→ ASSIGNMENT: This exercise calls for all the entries that follow to be set down exactly, without their images.

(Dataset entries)

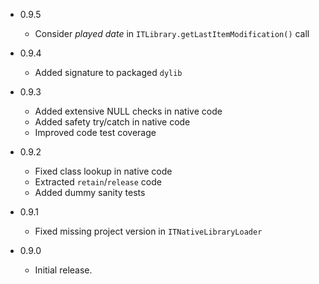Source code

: - 0.9.5

  - Consider *played date* in `ITLibrary.getLastItemModification()` call 


- 0.9.4

  - Added signature to packaged `dylib` 


- 0.9.3

  - Added extensive NULL checks in native code
  - Added safety try/catch in native code
  - Improved code test coverage 


- 0.9.2

  - Fixed class lookup in native code
  - Extracted `retain`/`release` code
  - Added dummy sanity tests 


- 0.9.1

  - Fixed missing project version in `ITNativeLibraryLoader` 


- 0.9.0

    - Initial release.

→ TASK RESPONSE:
Source code

: - 0.9.5

  - Consider *played date* in `ITLibrary.getLastItemModification()` call 


- 0.9.4

  - Added signature to packaged `dylib` 


- 0.9.3

  - Added extensive NULL checks in native code
  - Added safety try/catch in native code
  - Improved code test coverage 


- 0.9.2

  - Fixed class lookup in native code
  - Extracted `retain`/`release` code
  - Added dummy sanity tests 


- 0.9.1

  - Fixed missing project version in `ITNativeLibraryLoader` 


- 0.9.0

    - Initial release.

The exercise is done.